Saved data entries
┌────────

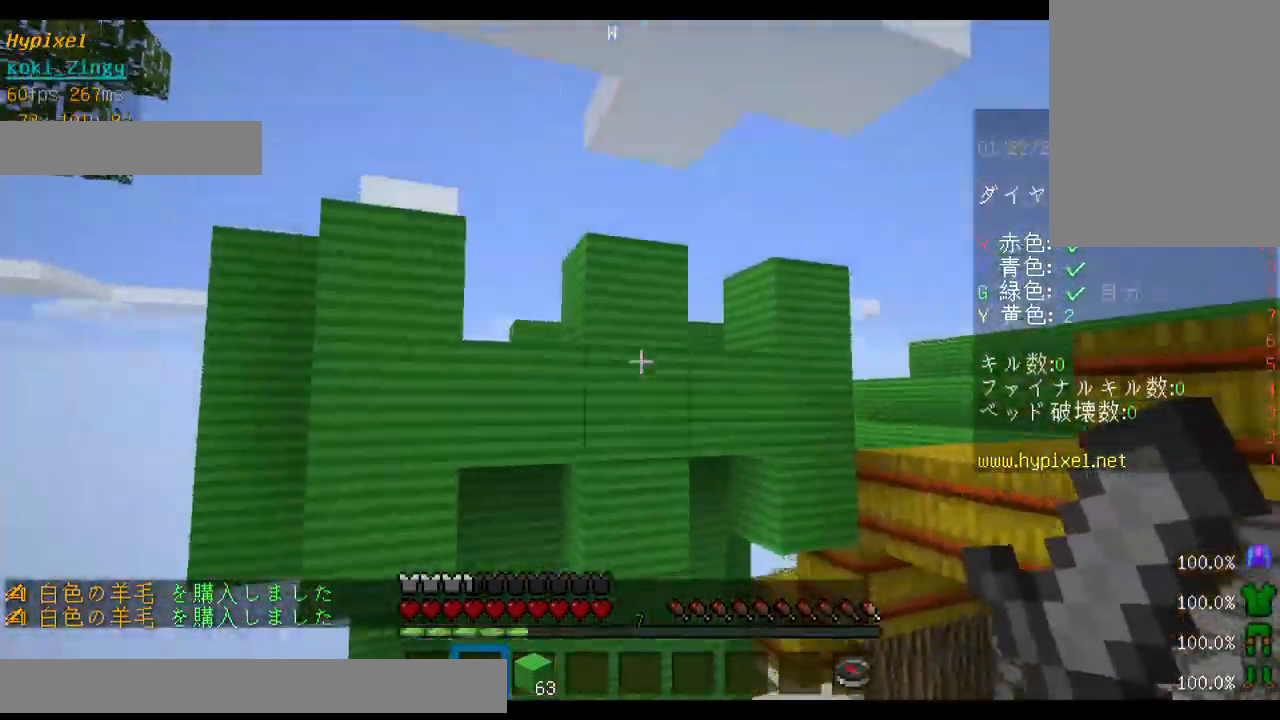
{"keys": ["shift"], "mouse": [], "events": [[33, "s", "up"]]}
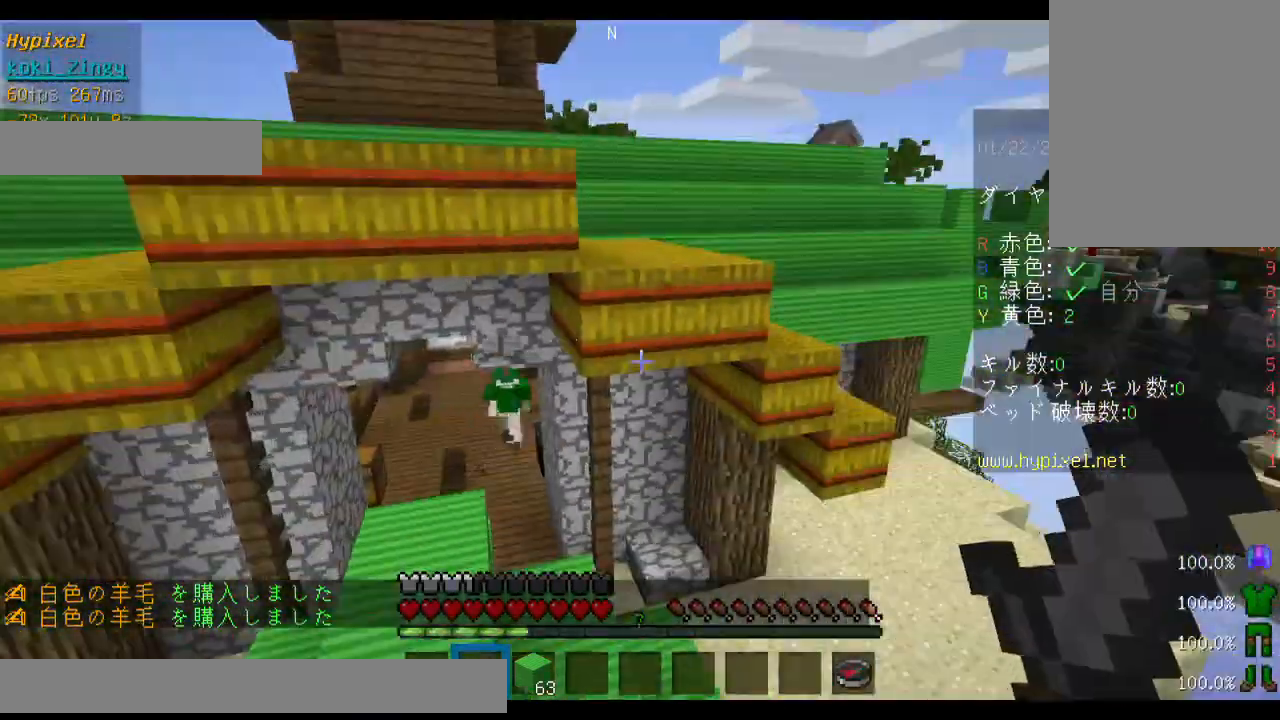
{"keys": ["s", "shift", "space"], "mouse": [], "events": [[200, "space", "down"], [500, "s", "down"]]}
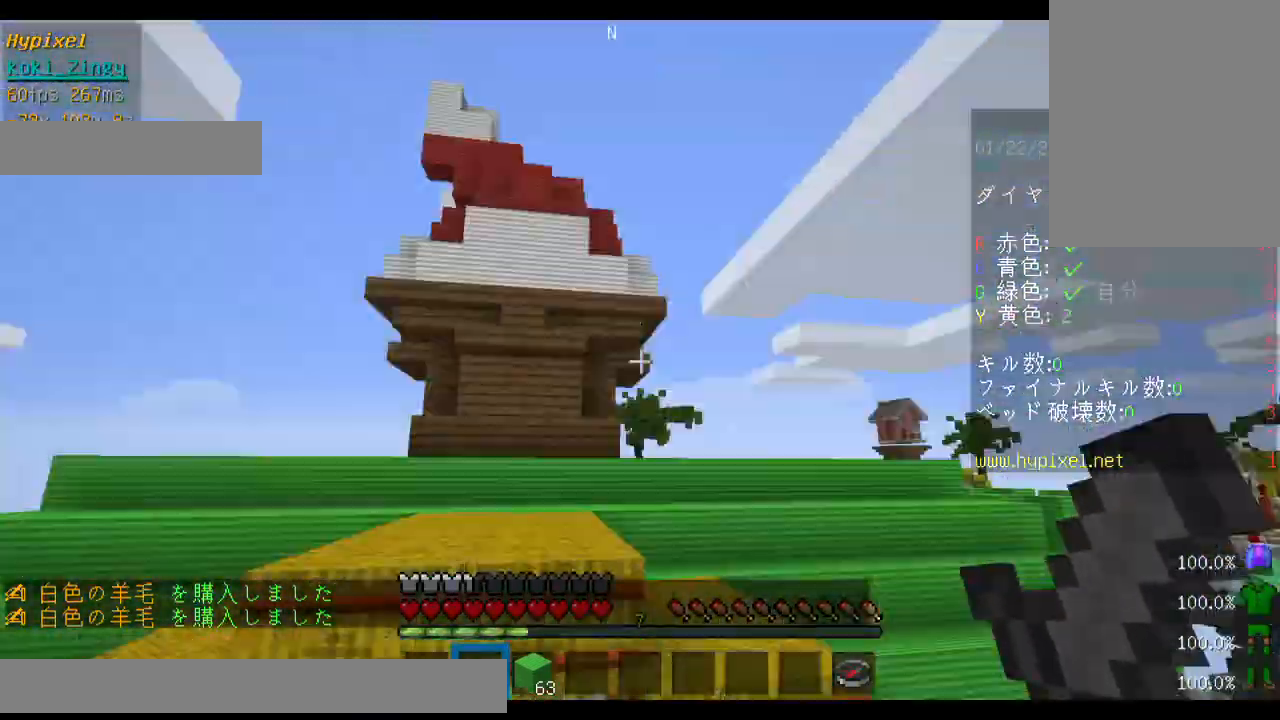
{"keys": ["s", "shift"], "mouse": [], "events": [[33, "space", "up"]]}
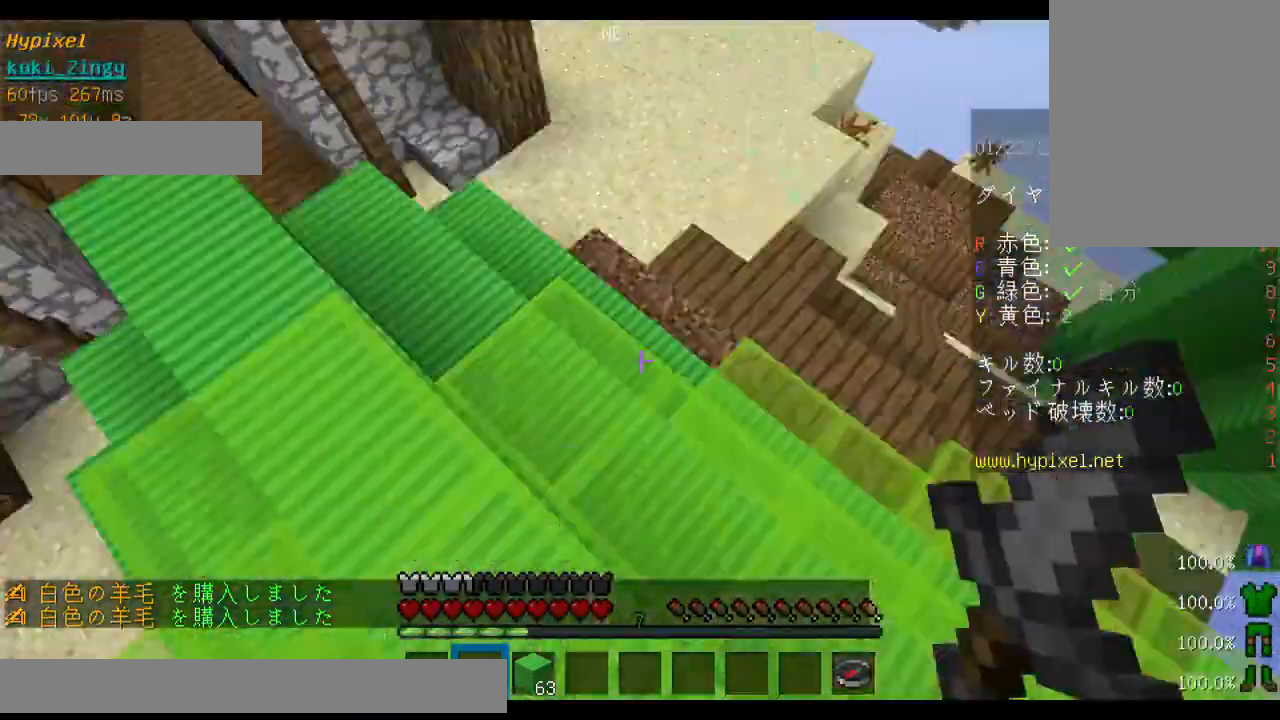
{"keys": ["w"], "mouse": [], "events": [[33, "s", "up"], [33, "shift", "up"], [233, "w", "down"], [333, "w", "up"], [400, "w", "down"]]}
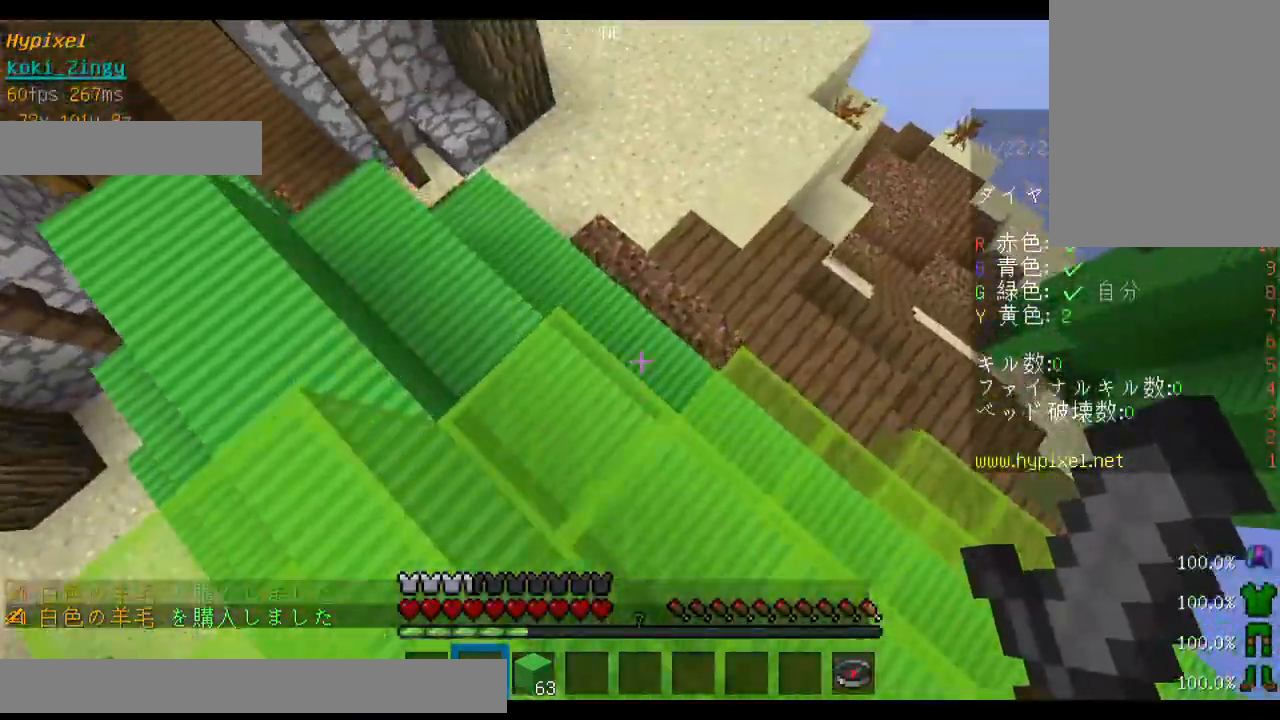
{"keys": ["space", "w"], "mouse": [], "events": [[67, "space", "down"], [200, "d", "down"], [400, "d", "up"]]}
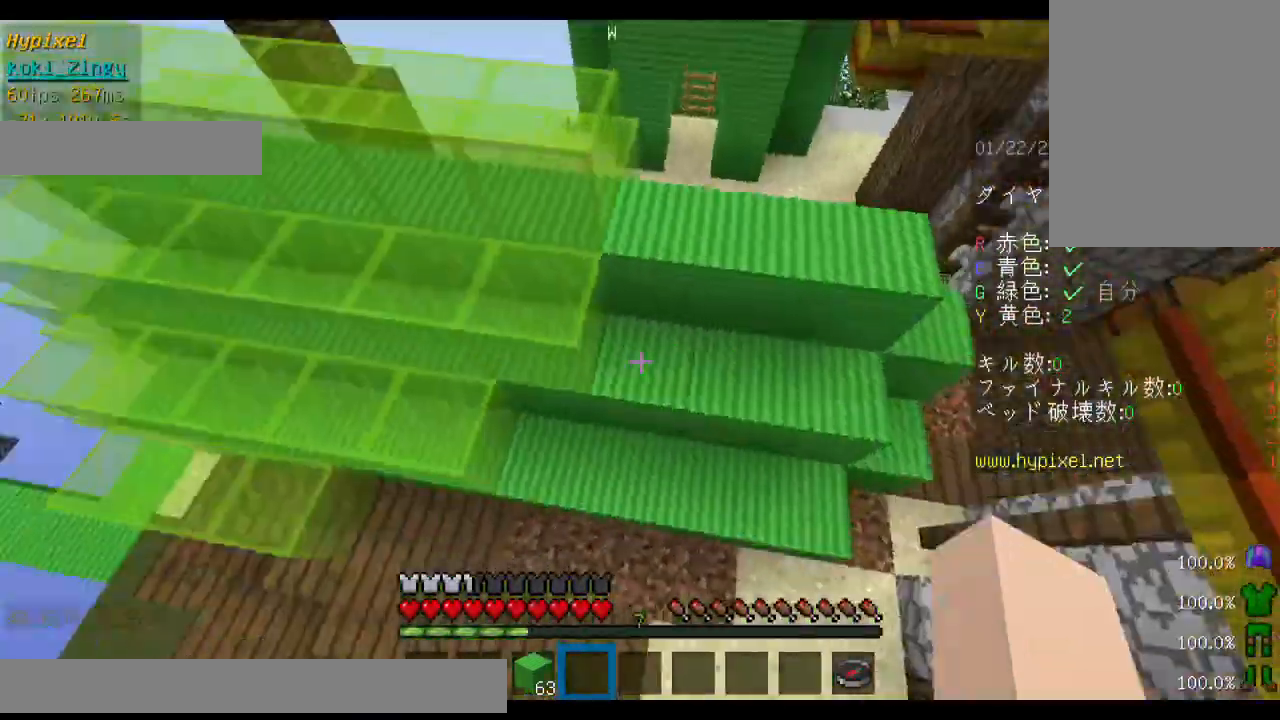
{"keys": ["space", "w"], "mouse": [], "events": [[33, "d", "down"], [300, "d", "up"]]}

└────────

**About this exercise**.
Scan the records above for the string "down", and copy every line where it turns up.

**Response area**.
{"keys": ["s", "shift", "space"], "mouse": [], "events": [[200, "space", "down"], [500, "s", "down"]]}
{"keys": ["w"], "mouse": [], "events": [[33, "s", "up"], [33, "shift", "up"], [233, "w", "down"], [333, "w", "up"], [400, "w", "down"]]}
{"keys": ["space", "w"], "mouse": [], "events": [[67, "space", "down"], [200, "d", "down"], [400, "d", "up"]]}
{"keys": ["space", "w"], "mouse": [], "events": [[33, "d", "down"], [300, "d", "up"]]}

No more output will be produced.